* _EXERCISE_: Nothing but the lines from the top of the data to the line holding "4: (851, 244, 0.36)" should be printed, word for word and both ends included; leave the pictures out.

[Start of Attachment]

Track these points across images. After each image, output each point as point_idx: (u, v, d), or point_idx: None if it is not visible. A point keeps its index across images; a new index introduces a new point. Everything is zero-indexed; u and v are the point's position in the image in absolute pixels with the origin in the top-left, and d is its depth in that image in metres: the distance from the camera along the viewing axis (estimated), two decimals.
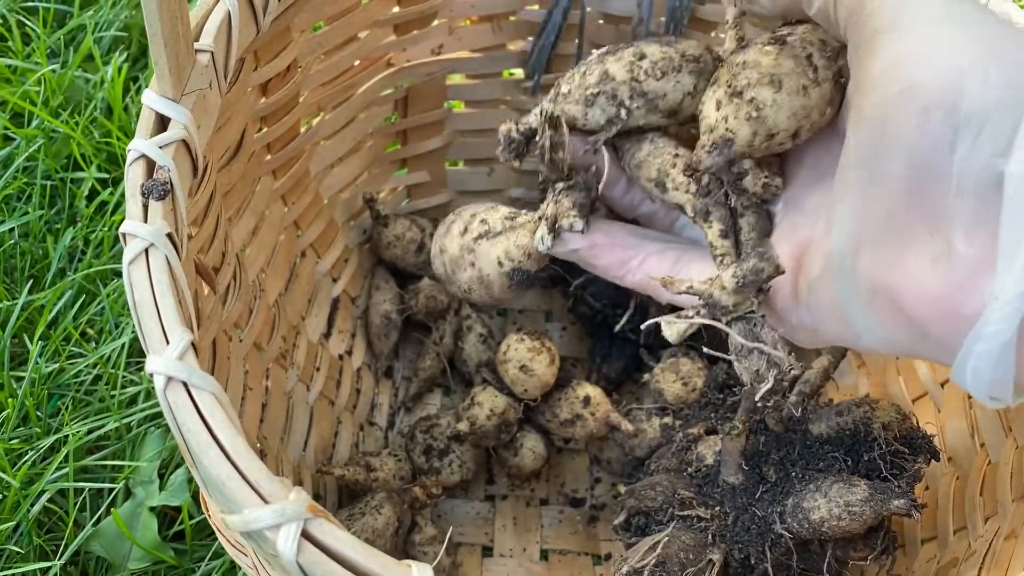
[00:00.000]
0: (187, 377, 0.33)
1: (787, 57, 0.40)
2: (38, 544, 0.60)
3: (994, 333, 0.32)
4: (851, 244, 0.36)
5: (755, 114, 0.40)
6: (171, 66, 0.41)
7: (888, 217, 0.35)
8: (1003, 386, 0.33)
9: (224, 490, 0.31)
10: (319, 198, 0.68)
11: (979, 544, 0.47)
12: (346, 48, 0.63)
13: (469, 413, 0.64)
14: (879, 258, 0.35)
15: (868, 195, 0.35)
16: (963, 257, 0.33)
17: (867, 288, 0.36)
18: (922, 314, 0.35)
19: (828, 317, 0.40)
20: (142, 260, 0.37)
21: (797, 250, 0.42)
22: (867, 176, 0.35)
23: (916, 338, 0.36)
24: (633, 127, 0.46)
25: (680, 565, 0.49)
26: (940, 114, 0.32)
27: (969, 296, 0.33)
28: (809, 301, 0.41)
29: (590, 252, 0.48)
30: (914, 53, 0.33)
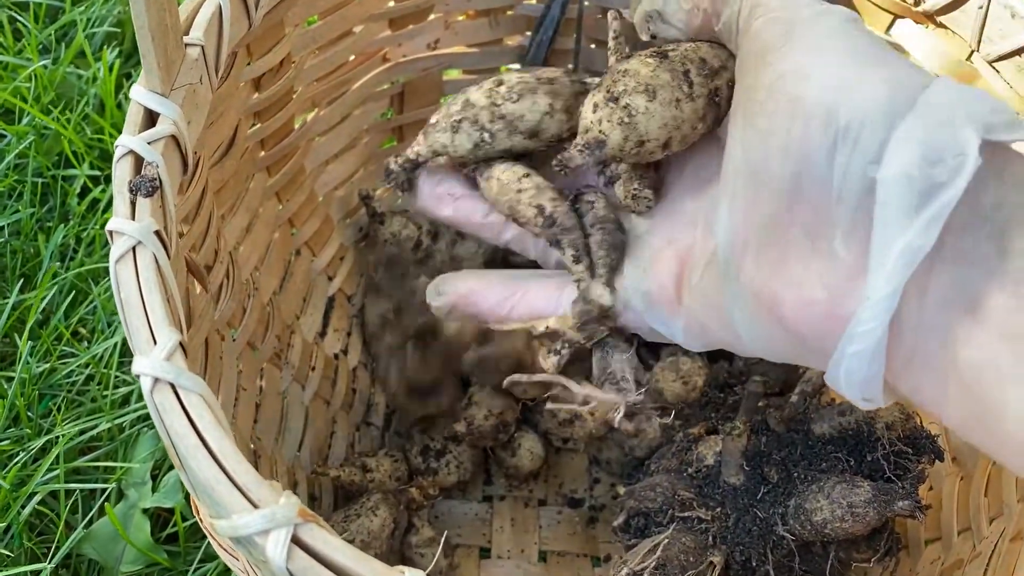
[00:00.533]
0: (174, 378, 0.32)
1: (665, 70, 0.42)
2: (29, 547, 0.59)
3: (866, 332, 0.33)
4: (735, 249, 0.38)
5: (627, 120, 0.42)
6: (159, 60, 0.40)
7: (771, 223, 0.36)
8: (874, 385, 0.34)
9: (212, 494, 0.30)
10: (314, 195, 0.68)
11: (984, 545, 0.47)
12: (340, 43, 0.62)
13: (466, 413, 0.63)
14: (762, 263, 0.37)
15: (752, 201, 0.37)
16: (841, 262, 0.34)
17: (750, 292, 0.38)
18: (800, 319, 0.36)
19: (713, 321, 0.41)
20: (129, 258, 0.36)
21: (679, 255, 0.43)
22: (752, 183, 0.37)
23: (795, 344, 0.38)
24: (501, 150, 0.48)
25: (680, 567, 0.49)
26: (821, 124, 0.34)
27: (845, 299, 0.34)
28: (692, 305, 0.42)
29: (468, 300, 0.49)
30: (800, 67, 0.35)
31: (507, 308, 0.48)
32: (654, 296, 0.44)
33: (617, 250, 0.45)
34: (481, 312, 0.49)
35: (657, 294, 0.44)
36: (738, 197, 0.38)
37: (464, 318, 0.51)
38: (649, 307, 0.44)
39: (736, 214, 0.38)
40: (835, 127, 0.34)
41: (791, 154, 0.35)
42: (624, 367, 0.46)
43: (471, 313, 0.49)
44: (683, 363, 0.64)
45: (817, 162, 0.34)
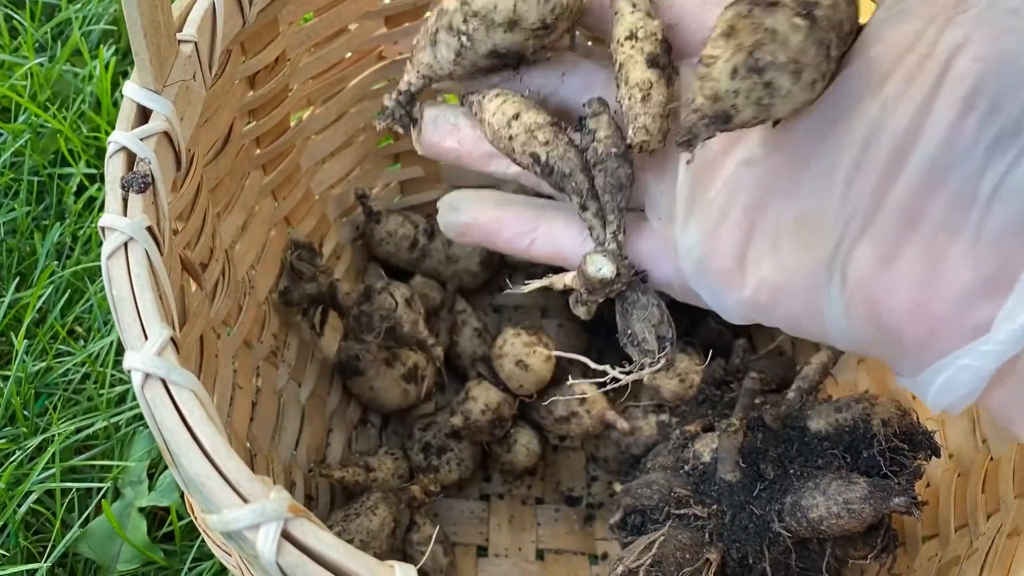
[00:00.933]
0: (165, 373, 0.32)
1: (813, 43, 0.36)
2: (25, 546, 0.59)
3: (993, 352, 0.31)
4: (851, 229, 0.34)
5: (767, 101, 0.36)
6: (152, 56, 0.40)
7: (902, 209, 0.33)
8: (966, 402, 0.33)
9: (203, 489, 0.30)
10: (310, 193, 0.67)
11: (981, 542, 0.46)
12: (336, 40, 0.62)
13: (463, 407, 0.63)
14: (878, 251, 0.33)
15: (884, 181, 0.33)
16: (978, 269, 0.31)
17: (855, 279, 0.34)
18: (908, 319, 0.33)
19: (790, 299, 0.37)
20: (121, 254, 0.36)
21: (752, 221, 0.37)
22: (889, 161, 0.33)
23: (887, 341, 0.35)
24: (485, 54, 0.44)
25: (676, 565, 0.48)
26: (981, 115, 0.30)
27: (972, 310, 0.32)
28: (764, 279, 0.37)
29: (486, 227, 0.45)
30: (968, 44, 0.31)
31: (527, 242, 0.44)
32: (709, 263, 0.39)
33: (622, 190, 0.40)
34: (498, 243, 0.45)
35: (714, 261, 0.39)
36: (869, 173, 0.33)
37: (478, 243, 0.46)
38: (699, 273, 0.40)
39: (861, 191, 0.33)
40: (1001, 123, 0.30)
41: (942, 140, 0.31)
42: (645, 328, 0.41)
43: (488, 242, 0.45)
44: (680, 361, 0.64)
45: (970, 156, 0.31)
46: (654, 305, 0.41)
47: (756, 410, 0.54)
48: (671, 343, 0.41)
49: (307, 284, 0.63)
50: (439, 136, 0.47)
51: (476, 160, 0.47)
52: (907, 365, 0.35)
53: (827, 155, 0.35)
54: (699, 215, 0.39)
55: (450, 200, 0.47)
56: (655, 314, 0.41)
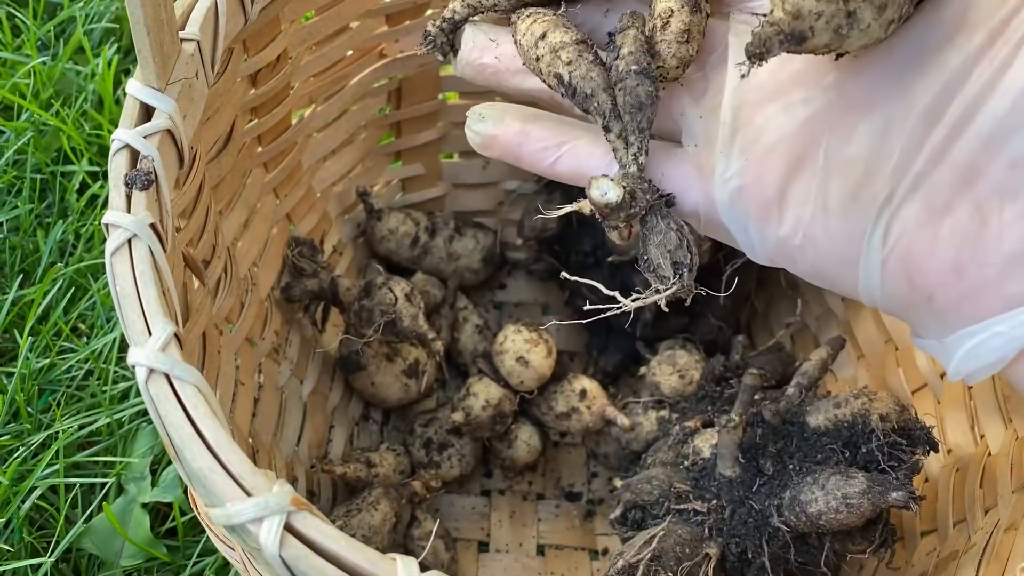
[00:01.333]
0: (169, 369, 0.32)
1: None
2: (29, 541, 0.59)
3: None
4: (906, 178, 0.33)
5: (846, 30, 0.34)
6: (155, 55, 0.40)
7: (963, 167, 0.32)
8: (990, 370, 0.33)
9: (206, 483, 0.30)
10: (312, 191, 0.68)
11: (979, 536, 0.47)
12: (337, 38, 0.62)
13: (464, 404, 0.63)
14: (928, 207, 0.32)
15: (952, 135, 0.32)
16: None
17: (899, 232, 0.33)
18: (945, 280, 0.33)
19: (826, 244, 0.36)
20: (125, 251, 0.36)
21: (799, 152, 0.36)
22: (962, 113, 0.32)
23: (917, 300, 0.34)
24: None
25: (676, 559, 0.49)
26: None
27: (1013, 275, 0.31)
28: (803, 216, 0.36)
29: (511, 139, 0.43)
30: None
31: (552, 157, 0.42)
32: (746, 193, 0.37)
33: (643, 109, 0.38)
34: (522, 157, 0.43)
35: (753, 192, 0.37)
36: (937, 127, 0.32)
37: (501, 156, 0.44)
38: (734, 204, 0.38)
39: (924, 145, 0.32)
40: None
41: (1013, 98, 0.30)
42: (660, 253, 0.39)
43: (512, 155, 0.43)
44: (680, 357, 0.64)
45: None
46: (673, 230, 0.39)
47: (755, 406, 0.54)
48: (688, 269, 0.39)
49: (308, 280, 0.63)
50: (477, 52, 0.45)
51: (513, 76, 0.45)
52: (933, 327, 0.34)
53: (895, 103, 0.34)
54: (743, 142, 0.37)
55: (478, 109, 0.45)
56: (672, 239, 0.39)
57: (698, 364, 0.64)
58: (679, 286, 0.39)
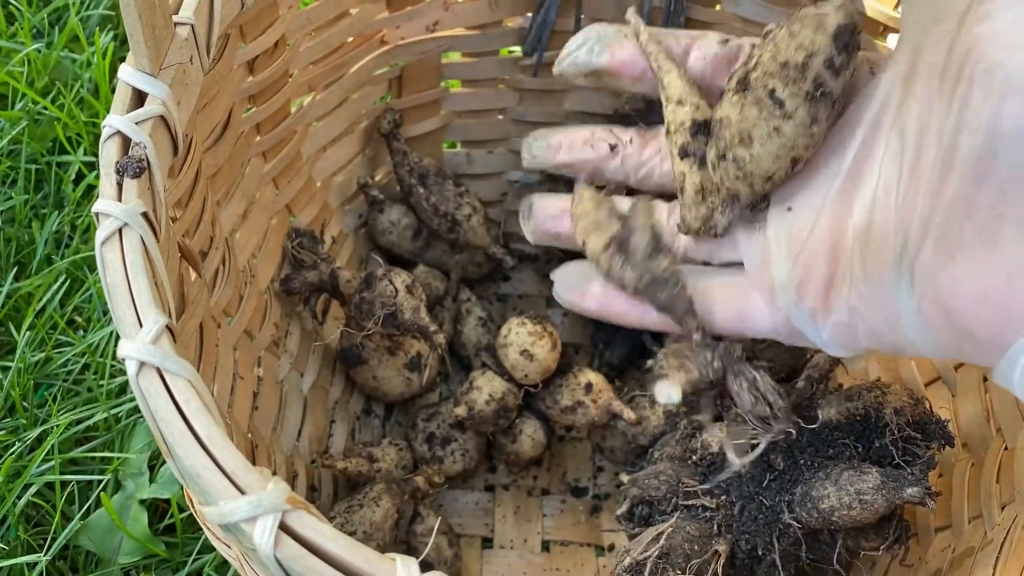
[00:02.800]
0: (160, 362, 0.31)
1: (751, 105, 0.42)
2: (25, 539, 0.58)
3: None
4: (913, 230, 0.35)
5: (741, 173, 0.43)
6: (147, 39, 0.39)
7: (957, 203, 0.33)
8: None
9: (199, 481, 0.29)
10: (312, 181, 0.67)
11: (996, 533, 0.45)
12: (337, 25, 0.61)
13: (467, 398, 0.62)
14: (941, 247, 0.34)
15: (937, 178, 0.34)
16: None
17: (924, 279, 0.35)
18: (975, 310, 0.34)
19: (874, 314, 0.38)
20: (115, 240, 0.35)
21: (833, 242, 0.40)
22: (939, 157, 0.34)
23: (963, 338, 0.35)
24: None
25: (684, 556, 0.48)
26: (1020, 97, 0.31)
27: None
28: (849, 297, 0.39)
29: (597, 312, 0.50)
30: (1003, 31, 0.32)
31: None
32: (803, 291, 0.41)
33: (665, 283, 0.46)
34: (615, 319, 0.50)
35: (807, 288, 0.41)
36: (922, 172, 0.35)
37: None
38: (797, 306, 0.41)
39: (918, 191, 0.35)
40: None
41: (983, 129, 0.32)
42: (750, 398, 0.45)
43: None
44: (687, 350, 0.63)
45: (1014, 140, 0.31)
46: (751, 378, 0.45)
47: None
48: (774, 418, 0.45)
49: (308, 272, 0.62)
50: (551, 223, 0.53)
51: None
52: (986, 358, 0.35)
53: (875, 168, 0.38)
54: (787, 249, 0.42)
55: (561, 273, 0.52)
56: (747, 400, 0.45)
57: None
58: (772, 434, 0.45)
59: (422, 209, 0.69)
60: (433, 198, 0.68)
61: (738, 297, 0.45)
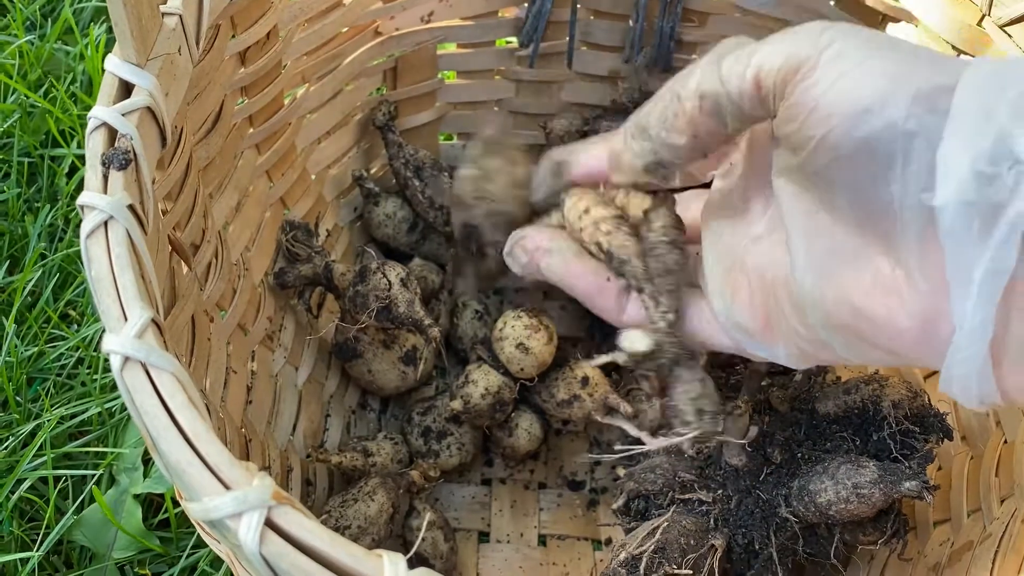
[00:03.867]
0: (145, 356, 0.31)
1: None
2: (18, 534, 0.58)
3: (967, 358, 0.32)
4: (816, 278, 0.36)
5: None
6: (133, 29, 0.39)
7: (848, 255, 0.35)
8: (990, 394, 0.33)
9: (183, 476, 0.29)
10: (306, 174, 0.66)
11: (995, 527, 0.45)
12: (330, 15, 0.60)
13: (463, 391, 0.61)
14: (843, 293, 0.35)
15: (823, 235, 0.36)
16: (922, 288, 0.33)
17: (837, 324, 0.36)
18: (896, 345, 0.35)
19: (813, 347, 0.39)
20: (101, 233, 0.34)
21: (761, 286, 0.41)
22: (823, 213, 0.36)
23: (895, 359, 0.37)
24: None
25: (681, 551, 0.47)
26: (868, 150, 0.33)
27: (937, 323, 0.33)
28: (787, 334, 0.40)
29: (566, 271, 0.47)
30: (837, 92, 0.33)
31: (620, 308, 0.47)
32: (748, 328, 0.42)
33: (672, 273, 0.44)
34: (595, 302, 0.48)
35: (750, 325, 0.41)
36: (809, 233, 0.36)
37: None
38: (746, 337, 0.42)
39: (811, 249, 0.36)
40: (880, 152, 0.32)
41: (847, 183, 0.34)
42: (683, 400, 0.45)
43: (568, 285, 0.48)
44: None
45: (873, 189, 0.33)
46: (697, 380, 0.45)
47: (763, 392, 0.53)
48: (712, 416, 0.45)
49: (302, 266, 0.62)
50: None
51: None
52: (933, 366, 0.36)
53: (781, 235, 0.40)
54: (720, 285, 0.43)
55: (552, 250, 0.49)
56: (695, 388, 0.45)
57: None
58: (701, 429, 0.44)
59: (418, 202, 0.68)
60: (429, 191, 0.67)
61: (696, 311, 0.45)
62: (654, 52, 0.68)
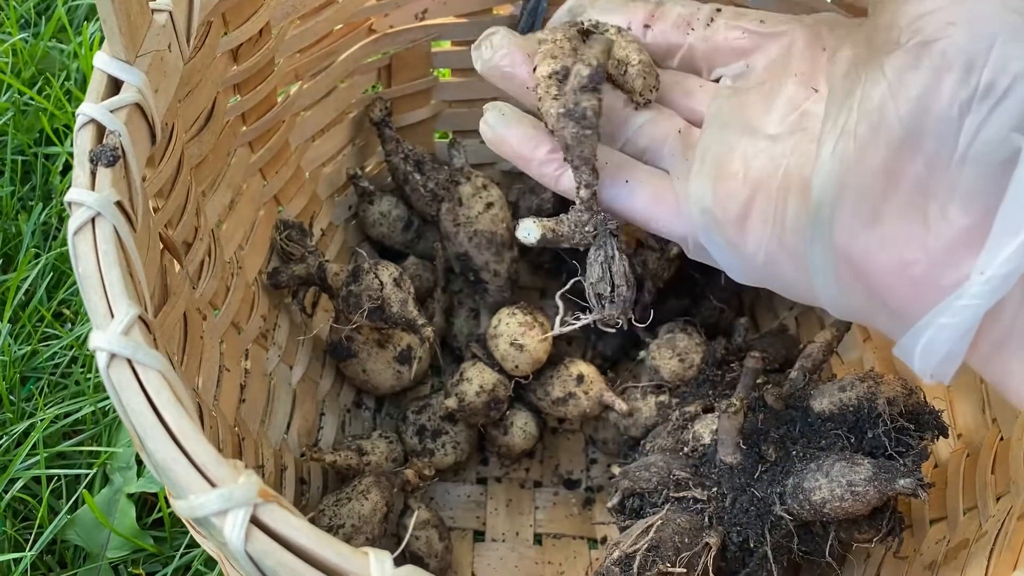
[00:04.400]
0: (131, 353, 0.30)
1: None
2: (11, 534, 0.58)
3: (965, 307, 0.31)
4: (832, 193, 0.35)
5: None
6: (121, 25, 0.38)
7: (880, 173, 0.34)
8: (952, 363, 0.33)
9: (170, 474, 0.29)
10: (300, 172, 0.66)
11: (990, 524, 0.45)
12: (323, 12, 0.60)
13: (458, 389, 0.61)
14: (859, 214, 0.34)
15: (864, 146, 0.34)
16: (951, 227, 0.32)
17: (840, 243, 0.35)
18: (889, 280, 0.34)
19: (783, 261, 0.39)
20: (88, 230, 0.34)
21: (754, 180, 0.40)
22: (868, 126, 0.34)
23: (873, 304, 0.36)
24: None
25: (675, 549, 0.47)
26: (955, 77, 0.31)
27: (946, 267, 0.32)
28: (761, 238, 0.39)
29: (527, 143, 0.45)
30: (940, 10, 0.32)
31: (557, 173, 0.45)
32: (716, 216, 0.40)
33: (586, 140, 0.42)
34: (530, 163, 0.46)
35: (720, 216, 0.40)
36: (849, 138, 0.35)
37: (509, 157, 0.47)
38: (708, 226, 0.41)
39: (842, 156, 0.35)
40: (975, 83, 0.31)
41: (916, 103, 0.32)
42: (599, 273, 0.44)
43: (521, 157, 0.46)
44: (680, 340, 0.62)
45: (944, 117, 0.32)
46: (599, 263, 0.43)
47: (758, 390, 0.53)
48: (609, 301, 0.43)
49: (296, 265, 0.61)
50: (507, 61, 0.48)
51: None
52: (896, 329, 0.35)
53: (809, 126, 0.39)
54: (711, 169, 0.41)
55: (499, 105, 0.47)
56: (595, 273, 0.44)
57: (699, 347, 0.62)
58: (598, 317, 0.44)
59: (419, 196, 0.68)
60: (431, 184, 0.67)
61: (656, 191, 0.44)
62: None
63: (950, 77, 0.31)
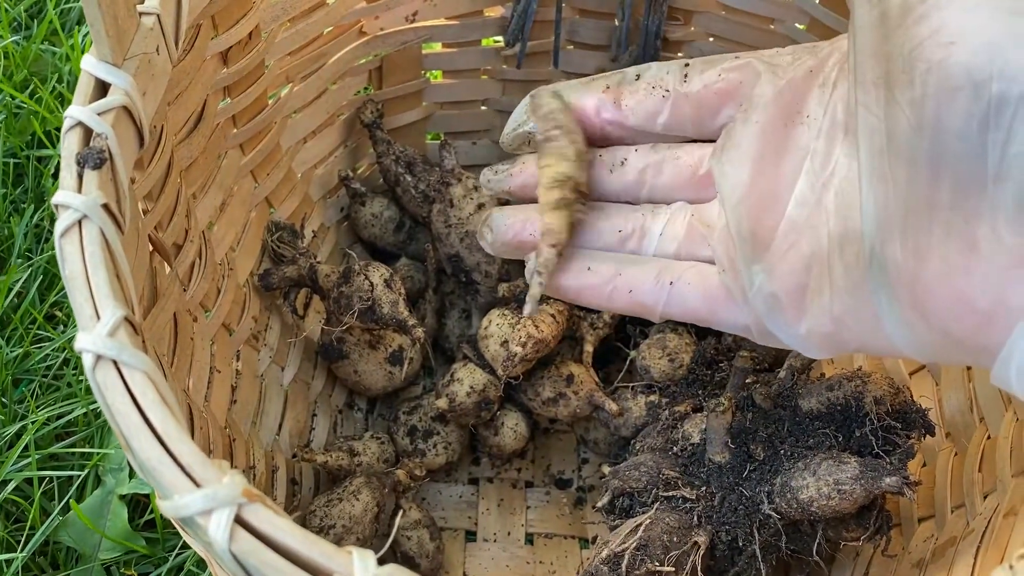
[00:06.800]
0: (117, 355, 0.31)
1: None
2: (3, 535, 0.58)
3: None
4: (881, 234, 0.34)
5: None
6: (108, 28, 0.38)
7: (918, 204, 0.33)
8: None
9: (155, 474, 0.29)
10: (292, 174, 0.66)
11: (978, 522, 0.45)
12: (313, 15, 0.60)
13: (448, 390, 0.61)
14: (909, 249, 0.33)
15: (896, 180, 0.33)
16: (1005, 247, 0.31)
17: (898, 283, 0.34)
18: (952, 312, 0.33)
19: (854, 321, 0.37)
20: (75, 233, 0.34)
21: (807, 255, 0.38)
22: (896, 160, 0.33)
23: (946, 342, 0.34)
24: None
25: (663, 548, 0.47)
26: (967, 95, 0.30)
27: (1008, 289, 0.31)
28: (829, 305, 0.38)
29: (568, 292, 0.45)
30: (937, 32, 0.31)
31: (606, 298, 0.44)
32: (781, 301, 0.39)
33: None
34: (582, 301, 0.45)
35: (784, 299, 0.39)
36: (882, 176, 0.34)
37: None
38: (772, 311, 0.40)
39: (880, 195, 0.34)
40: (987, 97, 0.30)
41: (932, 127, 0.31)
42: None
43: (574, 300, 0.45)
44: (670, 340, 0.62)
45: (963, 136, 0.31)
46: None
47: (747, 389, 0.53)
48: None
49: (287, 267, 0.61)
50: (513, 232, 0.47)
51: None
52: (982, 360, 0.34)
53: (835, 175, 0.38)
54: (757, 254, 0.40)
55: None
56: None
57: (688, 347, 0.62)
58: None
59: (410, 197, 0.68)
60: (422, 185, 0.67)
61: (708, 288, 0.42)
62: (640, 51, 0.68)
63: (962, 96, 0.31)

[End of Attachment]

* _RESPONSE_:
Track these points across images. After each image, output each point as point_idx: (u, v, d), or point_idx: None if it is not visible. A point keeps its index across images; a new index introduces a new point. Everything is zero-indexed; u and v are the point's position in the image in absolute pixels with the origin in the top-left, and d is its depth in that image in metres: the distance from the camera along the viewing axis (estimated), two decimals.
[00:00.000]
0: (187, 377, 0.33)
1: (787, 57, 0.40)
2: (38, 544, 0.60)
3: (994, 333, 0.32)
4: (851, 244, 0.36)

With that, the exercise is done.